Старость в балете наступает очень рано. Молодость — это 18-22 года. Зрелый возраст — до 30-ти. Формально я сейчас уже почти старый, почти пенсионер: мне 36 лет, а к 38 годам мы уже выходим на пенсию. Хотя, кстати, я свою балетную пенсию, к сожалению, потерял. Я закончил карьеру артиста балета, рано стал руководителем труппы, и моя пенсия улетела. Теперь вот придется до шестидесяти ждать, как все.

— Ну, так вы вновь помолодели, можно сказать. Как в Перми проводите время вне театра?

— В Перми у меня очень мало свободного времени. Я практически не выхожу из театра. Приходится совмещать административную и художественную должности. И на личном опыте убедился, что, по идее, в академическом репертуарном театре хореограф не должен быть руководителем труппы. Для этого надо быть таким титаном! Это опасное положение: ты можешь либо перестать ставить, либо будешь мало внимания уделять людям. Пермская труппа сегодня работает в очень усиленном режиме. И каждый артист заслуживает индивидуального внимания.

Вспомните примеры наших известных советских балетмейстеров, бывших художественными руководителями: [Юрий] Григорович в Большом театре, [Олег] Виноградов в Кировском театре. Они же потом переставали ставить. И я прекрасно понимаю почему.

Или вот Леша Ратманский — почему «выпрыгнул» из Большого театра буквально на ходу, хотя у него все было нормально? Потому что почувствовал, что перестает ставить. И он перешел в ту компанию, где был необходим именно как творческая единица — artist in residence.

К примеру, я хочу сделать спектакль для пермской балетной школы: приезжаю в Пермь и в первый же день прихожу в театр в восемь утра, а выхожу уже около полуночи. Я даже не обедаю практически, всегда ношу с собой питьевой йогурт. Большую часть времени приходится заниматься административной работой, а я бы хотел начать уже ставить.

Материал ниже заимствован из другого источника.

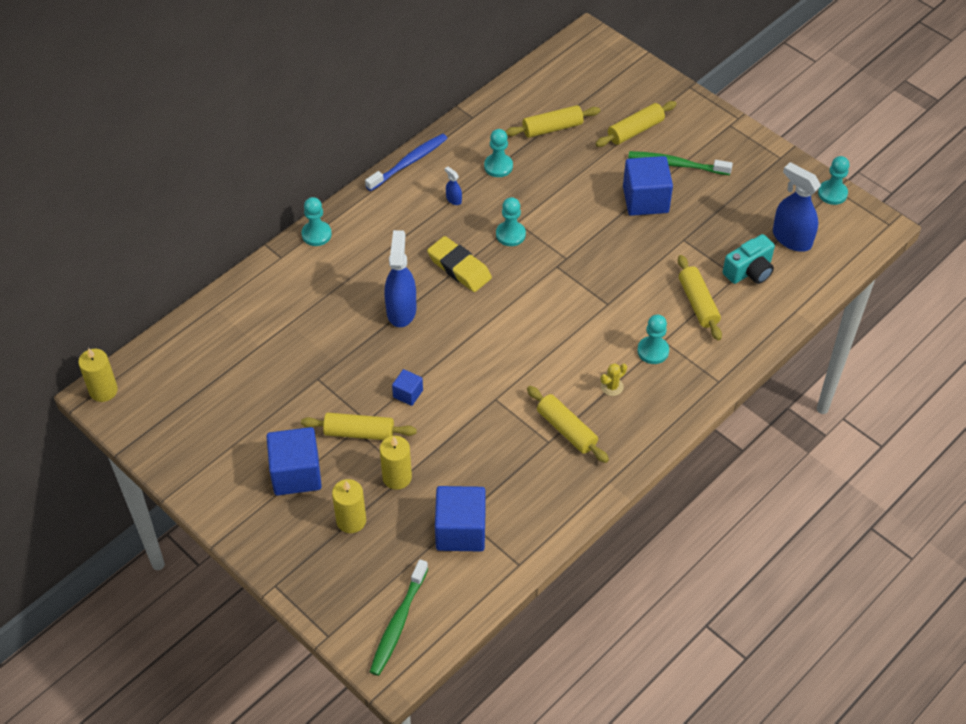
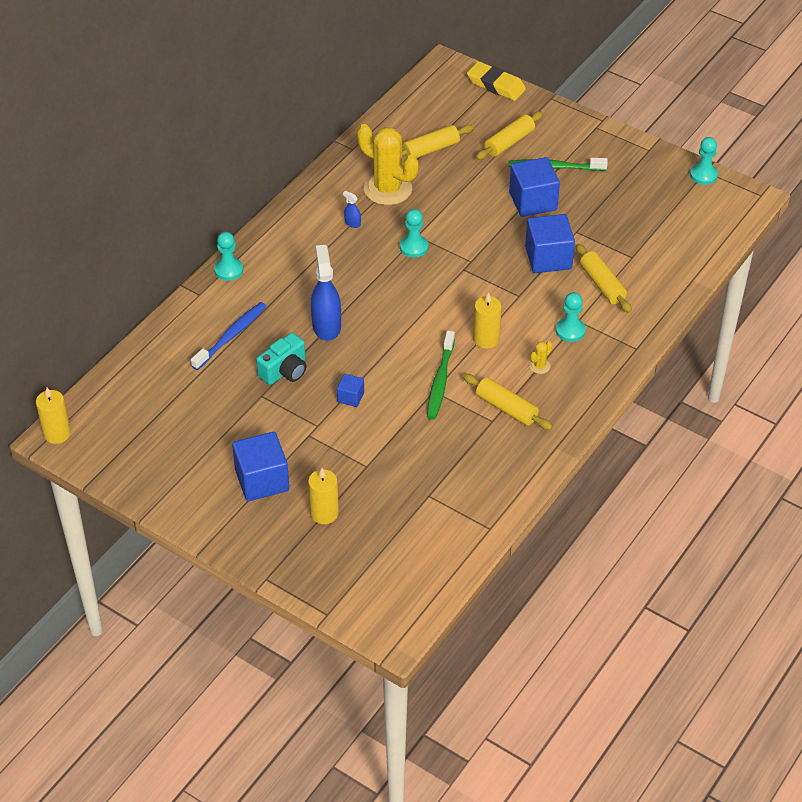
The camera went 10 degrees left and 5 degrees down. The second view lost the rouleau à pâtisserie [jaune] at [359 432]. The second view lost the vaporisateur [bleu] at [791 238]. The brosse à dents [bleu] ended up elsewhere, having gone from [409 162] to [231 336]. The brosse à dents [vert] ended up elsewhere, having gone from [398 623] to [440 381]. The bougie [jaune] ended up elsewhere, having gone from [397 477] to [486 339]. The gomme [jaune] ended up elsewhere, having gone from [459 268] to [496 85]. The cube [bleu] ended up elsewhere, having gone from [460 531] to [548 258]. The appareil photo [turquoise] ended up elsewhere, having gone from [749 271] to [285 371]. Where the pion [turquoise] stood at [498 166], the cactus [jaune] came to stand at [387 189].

С другой стороны, меня для того и пригласили в Пермь, чтобы с труппой работал не администратор, а все-таки автор. У нас в стране, да и в мире, все художественные открытия удавались тогда, когда в труппе был автор. Пока что, надеюсь, я со всем справляюсь. Пока что не затянут еще в эту воронку, и, как Леше Ратманскому, мне не надо из нее выбираться. Вот если этот баланс сохранится, то все будет нормально.